■ PROBLEM STATEMENT: Write out again, word for word, the lines below from the line that holds "munalpolitik, der heimischen" through the line that holds "rovnováhu medzi zladením", omitting pictures.

(Saved entries)
○ ○ ○ ○ ○ ○ ○
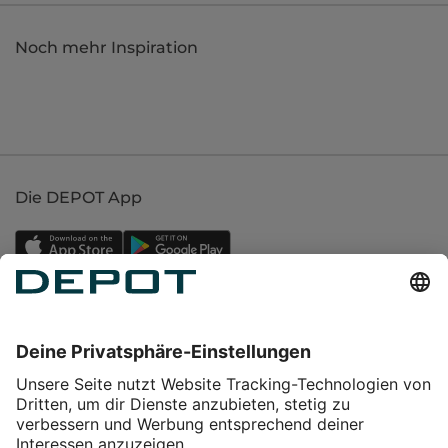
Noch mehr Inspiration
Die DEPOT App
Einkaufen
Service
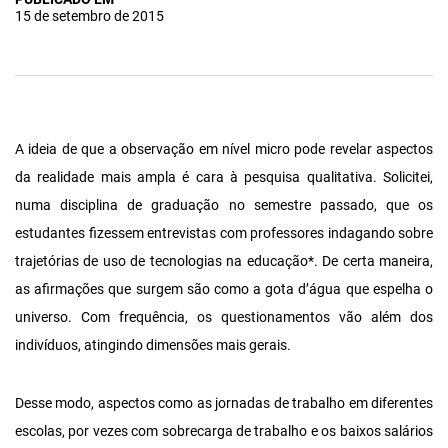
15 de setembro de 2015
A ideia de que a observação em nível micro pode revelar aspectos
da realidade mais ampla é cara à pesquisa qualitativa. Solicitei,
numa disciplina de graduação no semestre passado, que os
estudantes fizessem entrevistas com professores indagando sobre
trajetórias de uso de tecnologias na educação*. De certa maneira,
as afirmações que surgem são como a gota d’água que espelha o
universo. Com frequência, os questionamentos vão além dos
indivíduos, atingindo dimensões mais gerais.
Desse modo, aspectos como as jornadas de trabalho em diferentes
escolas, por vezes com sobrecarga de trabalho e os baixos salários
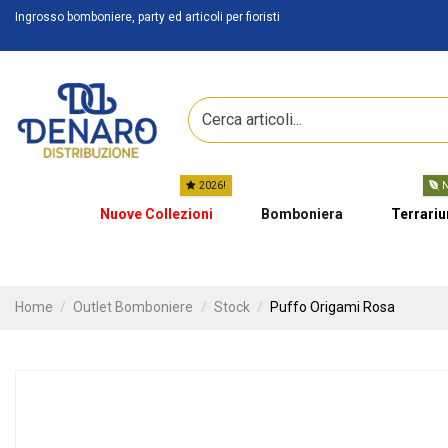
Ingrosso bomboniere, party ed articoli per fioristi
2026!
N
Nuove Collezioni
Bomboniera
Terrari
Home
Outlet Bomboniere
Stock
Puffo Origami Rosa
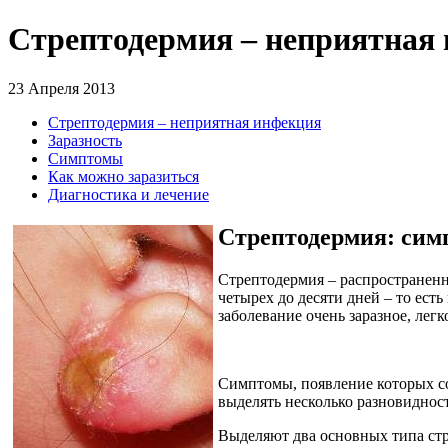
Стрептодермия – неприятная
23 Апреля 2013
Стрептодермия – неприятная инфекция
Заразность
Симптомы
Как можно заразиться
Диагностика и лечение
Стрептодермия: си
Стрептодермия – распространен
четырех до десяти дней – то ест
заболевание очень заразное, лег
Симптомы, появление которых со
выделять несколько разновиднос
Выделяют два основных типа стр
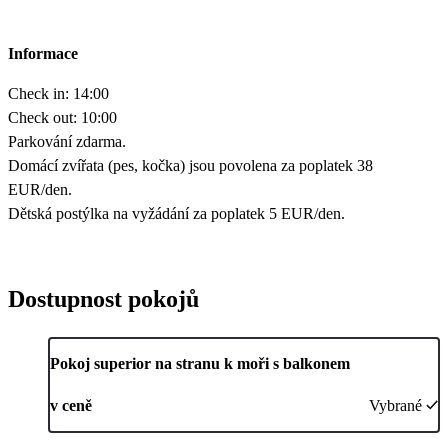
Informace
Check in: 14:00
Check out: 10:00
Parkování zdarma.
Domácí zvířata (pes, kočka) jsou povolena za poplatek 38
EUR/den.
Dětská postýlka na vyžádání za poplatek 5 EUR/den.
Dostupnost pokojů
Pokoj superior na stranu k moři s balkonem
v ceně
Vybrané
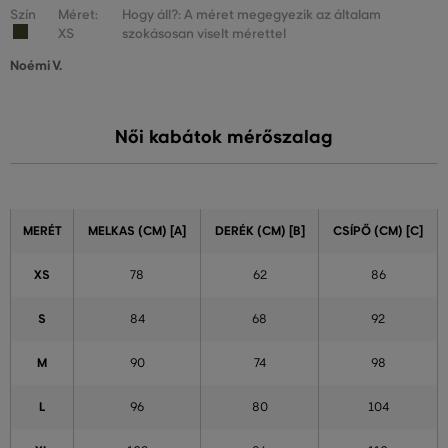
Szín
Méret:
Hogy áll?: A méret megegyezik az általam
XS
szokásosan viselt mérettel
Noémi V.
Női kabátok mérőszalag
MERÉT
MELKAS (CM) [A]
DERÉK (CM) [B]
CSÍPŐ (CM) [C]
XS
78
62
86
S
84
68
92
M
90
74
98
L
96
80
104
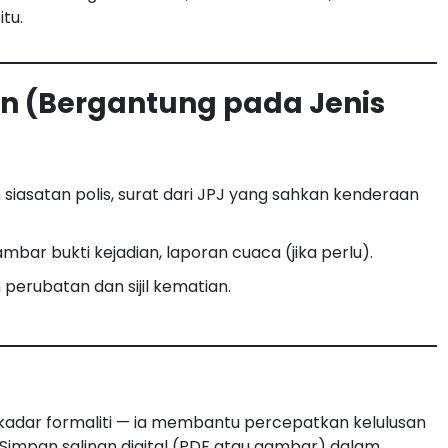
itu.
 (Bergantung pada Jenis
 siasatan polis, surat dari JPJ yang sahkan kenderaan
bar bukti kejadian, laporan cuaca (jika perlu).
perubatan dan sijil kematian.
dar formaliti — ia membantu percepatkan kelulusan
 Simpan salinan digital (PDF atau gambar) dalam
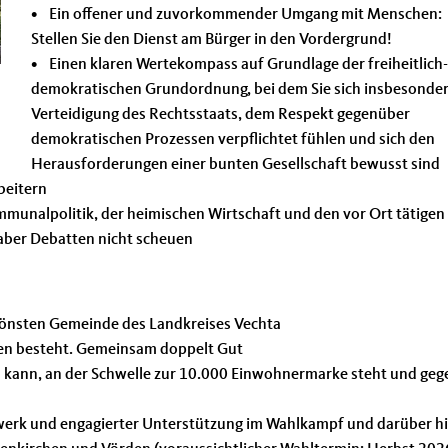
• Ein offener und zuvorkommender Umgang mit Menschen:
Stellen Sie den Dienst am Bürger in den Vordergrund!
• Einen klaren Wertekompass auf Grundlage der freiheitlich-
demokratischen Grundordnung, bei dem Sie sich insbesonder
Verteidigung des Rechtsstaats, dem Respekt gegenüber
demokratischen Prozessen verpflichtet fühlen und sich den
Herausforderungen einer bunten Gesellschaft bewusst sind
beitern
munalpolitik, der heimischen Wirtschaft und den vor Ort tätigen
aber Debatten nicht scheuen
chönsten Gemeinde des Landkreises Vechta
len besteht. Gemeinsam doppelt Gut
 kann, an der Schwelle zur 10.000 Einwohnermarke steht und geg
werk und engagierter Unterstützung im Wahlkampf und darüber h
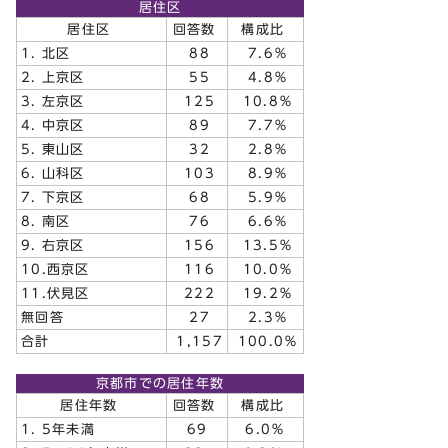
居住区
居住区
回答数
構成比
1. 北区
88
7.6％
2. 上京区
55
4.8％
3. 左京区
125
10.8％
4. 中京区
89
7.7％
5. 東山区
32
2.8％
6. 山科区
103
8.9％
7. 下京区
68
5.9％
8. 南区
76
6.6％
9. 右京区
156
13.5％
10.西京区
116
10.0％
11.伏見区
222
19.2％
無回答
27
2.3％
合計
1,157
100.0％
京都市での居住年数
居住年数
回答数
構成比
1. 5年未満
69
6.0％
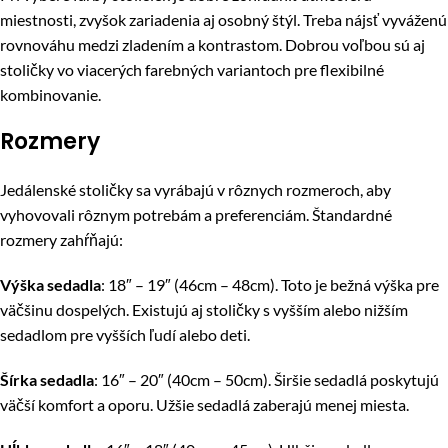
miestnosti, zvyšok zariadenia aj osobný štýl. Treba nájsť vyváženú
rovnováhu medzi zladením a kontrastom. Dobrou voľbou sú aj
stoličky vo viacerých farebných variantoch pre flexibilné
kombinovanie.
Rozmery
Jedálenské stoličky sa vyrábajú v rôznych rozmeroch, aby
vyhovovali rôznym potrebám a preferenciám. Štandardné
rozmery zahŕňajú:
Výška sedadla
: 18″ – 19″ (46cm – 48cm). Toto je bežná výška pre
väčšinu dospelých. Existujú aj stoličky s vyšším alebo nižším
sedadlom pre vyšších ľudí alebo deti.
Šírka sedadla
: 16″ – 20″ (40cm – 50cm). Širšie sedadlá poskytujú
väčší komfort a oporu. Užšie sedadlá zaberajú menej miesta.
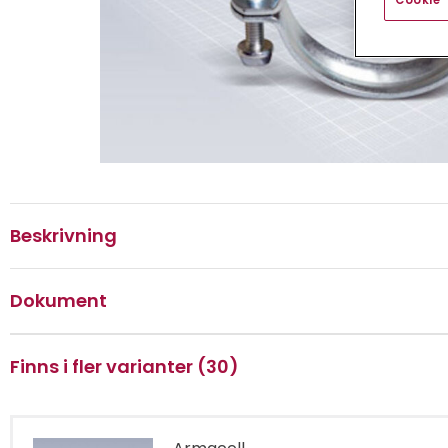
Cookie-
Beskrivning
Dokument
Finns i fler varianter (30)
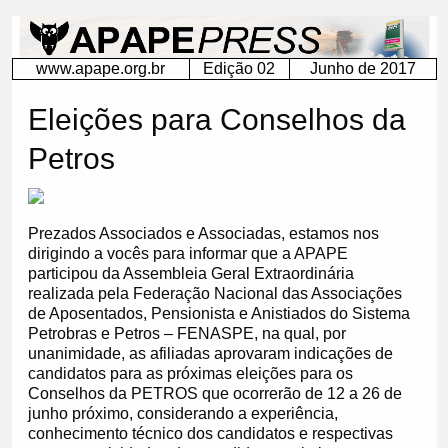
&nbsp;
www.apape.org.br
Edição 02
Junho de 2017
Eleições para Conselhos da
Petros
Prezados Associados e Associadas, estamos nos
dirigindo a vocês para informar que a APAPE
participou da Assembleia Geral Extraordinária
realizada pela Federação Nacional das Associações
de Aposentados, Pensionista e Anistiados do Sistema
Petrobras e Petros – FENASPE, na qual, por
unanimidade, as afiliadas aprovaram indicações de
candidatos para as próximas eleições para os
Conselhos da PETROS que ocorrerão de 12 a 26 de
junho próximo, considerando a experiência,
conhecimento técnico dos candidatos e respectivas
○ ○ ○ ○ ○ ○ ○
■ WRITTEN RESPONSE:
munalpolitik, der heimischen Wirtschaft und den vor Ort tätigen
aber Debatten nicht scheuen
chönsten Gemeinde des Landkreises Vechta
len besteht. Gemeinsam doppelt Gut
 kann, an der Schwelle zur 10.000 Einwohnermarke steht und geg
werk und engagierter Unterstützung im Wahlkampf und darüber h
居住区
居住区
回答数
構成比
1. 北区
88
7.6％
2. 上京区
55
4.8％
3. 左京区
125
10.8％
4. 中京区
89
7.7％
5. 東山区
32
2.8％
6. 山科区
103
8.9％
7. 下京区
68
5.9％
8. 南区
76
6.6％
9. 右京区
156
13.5％
10.西京区
116
10.0％
11.伏見区
222
19.2％
無回答
27
2.3％
合計
1,157
100.0％
京都市での居住年数
居住年数
回答数
構成比
1. 5年未満
69
6.0％
miestnosti, zvyšok zariadenia aj osobný štýl. Treba nájsť vyváženú
rovnováhu medzi zladením a kontrastom. Dobrou voľbou sú aj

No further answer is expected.